It is probably clear to you now how this relates to interface design (both in software and hardware). We learn what different UI controls and features are over our total experiences with different instances of each type of control, and we will extract statistical information about them based on their size, shape, behavior and so on. The more we experience a certain kind of control, the more solid our prototypical representation of that control will become. So the more we experience software buttons, the more solid the ‘average button’ is that we have stored in our brain. This prototypical button will have a specific statistical description (not that we can ever access it directly), in terms of its size, shape, perhaps color, perhaps apparent three dimensionality and so on. Every new button that we experience will be immediately categorized by our minds not only as ‘button’ or ‘not button’, but also in a way as having a degree of ‘buttonhood’. The more buttonhood some new UI control that we experience has, the more likely we are to immediately expect it to be, and treat it as a button.
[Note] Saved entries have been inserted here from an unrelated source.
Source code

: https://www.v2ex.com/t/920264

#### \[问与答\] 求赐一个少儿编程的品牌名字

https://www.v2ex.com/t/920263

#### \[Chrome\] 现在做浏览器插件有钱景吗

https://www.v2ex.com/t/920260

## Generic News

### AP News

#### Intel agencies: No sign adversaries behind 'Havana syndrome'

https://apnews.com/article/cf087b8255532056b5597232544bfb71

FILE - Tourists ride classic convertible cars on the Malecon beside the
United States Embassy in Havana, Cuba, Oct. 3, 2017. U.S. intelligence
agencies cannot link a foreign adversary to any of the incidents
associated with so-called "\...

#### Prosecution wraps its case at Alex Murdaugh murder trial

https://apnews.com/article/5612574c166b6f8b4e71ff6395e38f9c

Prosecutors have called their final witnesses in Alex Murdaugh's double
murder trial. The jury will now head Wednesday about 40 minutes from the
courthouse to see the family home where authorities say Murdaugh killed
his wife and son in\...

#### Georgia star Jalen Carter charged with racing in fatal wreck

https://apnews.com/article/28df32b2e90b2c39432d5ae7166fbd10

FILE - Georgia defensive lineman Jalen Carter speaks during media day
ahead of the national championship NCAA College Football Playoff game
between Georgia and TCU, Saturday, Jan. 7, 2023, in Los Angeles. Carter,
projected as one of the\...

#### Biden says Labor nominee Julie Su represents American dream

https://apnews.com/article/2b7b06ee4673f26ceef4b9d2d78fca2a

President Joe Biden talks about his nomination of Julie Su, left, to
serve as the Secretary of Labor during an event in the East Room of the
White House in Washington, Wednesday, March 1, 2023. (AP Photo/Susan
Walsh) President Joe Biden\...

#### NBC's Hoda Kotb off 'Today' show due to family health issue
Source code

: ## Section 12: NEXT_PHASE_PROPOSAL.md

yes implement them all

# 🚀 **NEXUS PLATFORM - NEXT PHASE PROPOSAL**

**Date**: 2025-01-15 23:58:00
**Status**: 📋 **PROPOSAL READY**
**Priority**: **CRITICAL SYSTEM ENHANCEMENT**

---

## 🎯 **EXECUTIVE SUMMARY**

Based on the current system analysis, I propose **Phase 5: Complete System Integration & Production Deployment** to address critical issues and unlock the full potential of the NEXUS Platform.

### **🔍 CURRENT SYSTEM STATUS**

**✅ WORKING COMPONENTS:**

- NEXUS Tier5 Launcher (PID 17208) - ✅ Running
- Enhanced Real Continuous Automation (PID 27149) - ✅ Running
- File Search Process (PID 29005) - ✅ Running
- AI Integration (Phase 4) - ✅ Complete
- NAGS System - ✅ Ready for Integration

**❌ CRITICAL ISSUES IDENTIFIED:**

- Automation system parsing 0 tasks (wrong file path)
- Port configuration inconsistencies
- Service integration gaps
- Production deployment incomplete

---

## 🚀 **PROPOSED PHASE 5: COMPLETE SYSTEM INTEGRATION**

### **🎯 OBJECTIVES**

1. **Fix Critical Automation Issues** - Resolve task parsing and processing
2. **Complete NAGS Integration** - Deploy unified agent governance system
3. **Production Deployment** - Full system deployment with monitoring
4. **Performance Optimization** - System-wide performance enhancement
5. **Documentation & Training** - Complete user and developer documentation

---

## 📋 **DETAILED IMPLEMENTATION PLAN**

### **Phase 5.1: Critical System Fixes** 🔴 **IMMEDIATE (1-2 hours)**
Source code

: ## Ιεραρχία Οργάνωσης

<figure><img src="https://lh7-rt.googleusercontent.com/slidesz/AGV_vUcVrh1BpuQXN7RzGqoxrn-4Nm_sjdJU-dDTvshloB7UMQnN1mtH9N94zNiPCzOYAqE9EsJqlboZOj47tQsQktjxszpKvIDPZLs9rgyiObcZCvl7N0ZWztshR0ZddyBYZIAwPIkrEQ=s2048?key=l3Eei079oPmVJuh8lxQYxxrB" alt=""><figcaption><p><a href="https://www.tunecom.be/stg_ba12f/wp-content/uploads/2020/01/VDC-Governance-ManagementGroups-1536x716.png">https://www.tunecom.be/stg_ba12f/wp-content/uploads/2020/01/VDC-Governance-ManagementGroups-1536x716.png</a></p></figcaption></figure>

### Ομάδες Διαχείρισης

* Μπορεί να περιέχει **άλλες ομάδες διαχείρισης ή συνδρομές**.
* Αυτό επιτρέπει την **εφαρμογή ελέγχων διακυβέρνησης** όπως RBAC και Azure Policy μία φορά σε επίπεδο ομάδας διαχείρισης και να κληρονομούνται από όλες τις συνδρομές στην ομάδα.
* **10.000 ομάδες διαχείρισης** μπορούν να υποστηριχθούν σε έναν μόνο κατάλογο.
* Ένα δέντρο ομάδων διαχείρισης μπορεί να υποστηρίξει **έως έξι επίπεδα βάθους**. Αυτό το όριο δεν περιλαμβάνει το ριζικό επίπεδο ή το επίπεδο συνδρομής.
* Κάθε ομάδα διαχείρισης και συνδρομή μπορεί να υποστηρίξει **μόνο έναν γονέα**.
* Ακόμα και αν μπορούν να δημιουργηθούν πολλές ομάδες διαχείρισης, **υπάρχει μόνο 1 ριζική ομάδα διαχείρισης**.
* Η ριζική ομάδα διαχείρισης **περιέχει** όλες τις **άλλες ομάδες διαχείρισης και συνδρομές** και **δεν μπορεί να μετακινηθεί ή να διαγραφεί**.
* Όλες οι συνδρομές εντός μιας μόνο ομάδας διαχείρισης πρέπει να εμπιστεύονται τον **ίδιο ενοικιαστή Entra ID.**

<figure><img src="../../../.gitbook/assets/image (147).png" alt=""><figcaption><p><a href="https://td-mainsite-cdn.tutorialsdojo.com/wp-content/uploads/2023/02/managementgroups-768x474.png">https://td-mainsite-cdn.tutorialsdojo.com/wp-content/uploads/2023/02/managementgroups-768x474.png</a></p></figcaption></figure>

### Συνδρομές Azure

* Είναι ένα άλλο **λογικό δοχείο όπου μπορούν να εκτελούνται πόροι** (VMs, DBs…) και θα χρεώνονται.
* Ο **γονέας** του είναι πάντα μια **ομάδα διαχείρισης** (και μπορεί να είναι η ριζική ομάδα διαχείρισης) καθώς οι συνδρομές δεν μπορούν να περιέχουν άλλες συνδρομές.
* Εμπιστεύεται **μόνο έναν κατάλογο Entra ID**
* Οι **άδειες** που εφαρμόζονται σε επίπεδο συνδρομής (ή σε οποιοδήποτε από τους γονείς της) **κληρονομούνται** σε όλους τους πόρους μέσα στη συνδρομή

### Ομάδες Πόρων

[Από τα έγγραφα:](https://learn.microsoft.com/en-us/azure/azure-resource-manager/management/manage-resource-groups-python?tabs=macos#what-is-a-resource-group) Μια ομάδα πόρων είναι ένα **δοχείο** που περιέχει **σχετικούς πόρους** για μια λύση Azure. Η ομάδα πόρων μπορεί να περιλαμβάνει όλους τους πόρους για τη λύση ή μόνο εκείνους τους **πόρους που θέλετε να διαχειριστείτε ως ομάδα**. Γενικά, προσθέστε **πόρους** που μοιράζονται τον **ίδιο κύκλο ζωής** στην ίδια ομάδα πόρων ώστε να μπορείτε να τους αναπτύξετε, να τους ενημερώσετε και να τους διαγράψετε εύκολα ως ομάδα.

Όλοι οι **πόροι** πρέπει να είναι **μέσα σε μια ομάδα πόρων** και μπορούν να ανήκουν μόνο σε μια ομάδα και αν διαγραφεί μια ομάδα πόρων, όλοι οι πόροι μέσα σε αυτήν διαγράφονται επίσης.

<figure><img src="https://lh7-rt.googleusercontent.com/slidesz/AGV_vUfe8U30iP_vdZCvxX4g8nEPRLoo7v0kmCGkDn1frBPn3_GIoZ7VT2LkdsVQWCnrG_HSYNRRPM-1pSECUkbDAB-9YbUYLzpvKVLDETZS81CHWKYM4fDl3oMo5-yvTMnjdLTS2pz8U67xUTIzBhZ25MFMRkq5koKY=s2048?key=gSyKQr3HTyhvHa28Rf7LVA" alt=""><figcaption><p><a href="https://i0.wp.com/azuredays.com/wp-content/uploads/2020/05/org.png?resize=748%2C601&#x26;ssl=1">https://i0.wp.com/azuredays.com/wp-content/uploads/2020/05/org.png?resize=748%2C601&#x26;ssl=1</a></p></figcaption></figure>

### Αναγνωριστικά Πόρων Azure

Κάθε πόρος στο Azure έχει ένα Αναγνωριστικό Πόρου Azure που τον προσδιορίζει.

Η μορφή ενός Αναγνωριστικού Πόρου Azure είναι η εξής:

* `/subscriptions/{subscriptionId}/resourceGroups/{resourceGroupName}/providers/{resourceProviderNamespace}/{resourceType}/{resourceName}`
You can also understand now how conflicts can arise – especially in the case of more minimal software UI, where different types of controls appear to be quite similar (especially when described purely in terms of available statistical information). The more similar the prototypes of two different categories of things become, the more frequently instances of each will be confused with one another. This is likely at the root of many of the design problems with more extreme minimal, flat UI – for example many design features of the newer iOS versions with far more purely text and icon based UI components. The statistical information available for our minds to use to distinguish between a scrollable numerical input field, a tappable expandable content section and just some plain text in a mobile app can be so slight, that the prototypical version of each of these things overlaps to a troublesome degree, resulting in many mis-categorizations.
Understanding this basic feature of how our minds work can help us adhere to more clear and obvious design patterns and ways of designing important UI controls. Of course designing only in accordance with what we think the average version of a certain bit of UI might be would result in everyone designing things that look almost exactly the same, and does not allow for any of the wonderful UI revolutions (think iPod wheel UI) that typify great design. I will write future posts on how best to approach designing a new type of UI control that defies convention, but there are some insights that prototype theory can shed on this too. If you want to make design changes to a product, perhaps it is best to do so gradually, and in a stepped approach. It isn’t always possible to do this, but if you can think of a few in-between steps between a current UI design, and the quite different one you want in the future, then people might adjust better to multiple, smaller changes which allow their prototypes to update swiftly and easily.